Metin Yıldız’a Linç Üstüne Linç: İmamoğlu’nu Eleştirdi, Filistin’e Sahip Çıktı
Halk daha da kutuplaşıyor: Yüzde 90’ı siyasetçilerin eseri
Son günlerde sosyal medyada yaşanan linç kültürü, toplumdaki kutuplaşmanın derinliğini bir kez daha gözler önüne serdi. Oyuncu Metin Yıldız, önce Ekrem İmamoğlu’na yönelik eleştirileri nedeniyle hedef alındı. Ardından Filistin halkına destek verdiği için “sen önce kendi ülkenle ilgilen” diyenlerin hedefi oldu. Ancak bu durum artık bireylerin fikrine bile tahammül edilemediğini ve halkın ne kadar ayrıştığını gösteriyor. Bu kutuplaşmada halkın değil, yüzde doksan oranında siyasetçilerin rol oynadığı da açık. Çünkü halkı birleştirmesi gerekenler, her geçen gün insanları daha fazla ayrıştırıyor.

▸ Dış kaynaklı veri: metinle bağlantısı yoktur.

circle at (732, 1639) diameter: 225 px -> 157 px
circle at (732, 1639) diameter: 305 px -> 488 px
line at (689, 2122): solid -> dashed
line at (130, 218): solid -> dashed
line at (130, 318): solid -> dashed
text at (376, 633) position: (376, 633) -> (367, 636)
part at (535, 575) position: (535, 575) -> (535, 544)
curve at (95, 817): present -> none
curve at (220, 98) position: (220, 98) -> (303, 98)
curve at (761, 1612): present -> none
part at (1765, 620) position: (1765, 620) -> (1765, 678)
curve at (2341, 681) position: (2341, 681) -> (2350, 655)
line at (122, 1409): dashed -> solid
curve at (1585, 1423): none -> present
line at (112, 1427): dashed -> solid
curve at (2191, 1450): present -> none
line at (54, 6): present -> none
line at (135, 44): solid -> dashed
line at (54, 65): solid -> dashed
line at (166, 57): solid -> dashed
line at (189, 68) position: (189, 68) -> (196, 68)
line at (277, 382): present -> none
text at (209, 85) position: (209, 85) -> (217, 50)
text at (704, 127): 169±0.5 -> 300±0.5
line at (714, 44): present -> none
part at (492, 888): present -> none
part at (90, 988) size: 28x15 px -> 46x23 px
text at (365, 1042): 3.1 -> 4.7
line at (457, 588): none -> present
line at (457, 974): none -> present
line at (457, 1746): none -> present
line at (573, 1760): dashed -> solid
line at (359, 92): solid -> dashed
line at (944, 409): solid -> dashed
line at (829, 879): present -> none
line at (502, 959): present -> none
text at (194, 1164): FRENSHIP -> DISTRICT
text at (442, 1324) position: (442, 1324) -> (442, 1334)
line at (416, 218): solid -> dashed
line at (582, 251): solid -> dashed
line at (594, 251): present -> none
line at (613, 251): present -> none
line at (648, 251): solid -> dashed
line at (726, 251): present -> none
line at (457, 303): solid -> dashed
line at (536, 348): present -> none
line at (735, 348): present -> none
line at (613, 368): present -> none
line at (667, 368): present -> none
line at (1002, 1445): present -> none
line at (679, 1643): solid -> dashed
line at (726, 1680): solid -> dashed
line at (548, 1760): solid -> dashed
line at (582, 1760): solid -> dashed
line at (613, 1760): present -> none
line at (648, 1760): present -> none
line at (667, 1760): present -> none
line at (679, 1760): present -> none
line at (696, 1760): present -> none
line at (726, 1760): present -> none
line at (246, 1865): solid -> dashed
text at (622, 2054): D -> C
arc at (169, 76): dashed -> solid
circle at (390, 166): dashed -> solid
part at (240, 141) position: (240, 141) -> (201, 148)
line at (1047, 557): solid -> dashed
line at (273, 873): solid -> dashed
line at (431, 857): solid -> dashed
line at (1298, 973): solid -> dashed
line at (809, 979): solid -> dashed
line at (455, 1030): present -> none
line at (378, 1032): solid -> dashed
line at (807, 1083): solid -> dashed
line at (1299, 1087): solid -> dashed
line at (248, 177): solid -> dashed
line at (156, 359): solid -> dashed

Günlük siyaset halkı yıpratıyor, kişisel dostluklar bile hedefte
Metin Yıldız’ın Ekrem İmamoğlu hakkında söyledikleri de bu kırılmanın örneklerinden biri. Daha önce İBB’deki yolsuzluk soruşturmaları kapsamında gündeme gelen İmamoğlu’na destek vermeyen Yıldız, takipçileri tarafından “neden sessizsin?” diyerek eleştirilmişti. Yıldız ise eski dostluğu hatırlatarak, İmamoğlu’nun zor günlerinde kendisini “çok yoğunum” diyerek yüzüstü bıraktığını söylemişti. Bu açıklama sonrası, oyuncu linç furyasına maruz kaldı. Günlük siyasi tartışmalar öyle bir noktaya geldi ki; geçmişte yapılan bir iyilik ya da eleştirinin bile bir karşılığı kalmadı. Artık kişiler değil, taraflar konuşuyor. Bu da toplumun psikolojisini yıpratıyor.
Filistin gibi haklı bir davada bile doğruyu görmek zorlaştı
Metin Yıldız, son olarak Filistin’e yönelik destek paylaşımları nedeniyle yeniden hedef haline geldi. “Sana ne Filistin’den?” diyerek tepki gösterenlere karşılık veren Yıldız, fikir özgürlüğünün sadece kendileriyle aynı düşünenler için isteyenleri şu sözlerle eleştirdi: “Sizden olmayana küfür ederseniz, aşağılarsanız, doğruya doğru yanlışa yanlış demezseniz, kaybetmeye mahkumsunuz.” Bu sözler aslında yalnızca bir kişinin isyanı değil, sağduyulu toplumun da sesidir. Çünkü Filistin meselesi gibi evrensel bir hak mücadelesinde bile iç siyasi hesaplar uğruna sessiz kalmak, gerçekleri görmezden gelmek; bir akıl tutulmasıdır. Üstelik tüm dünyanın İsrail zulmünü konuştuğu bir dönemde…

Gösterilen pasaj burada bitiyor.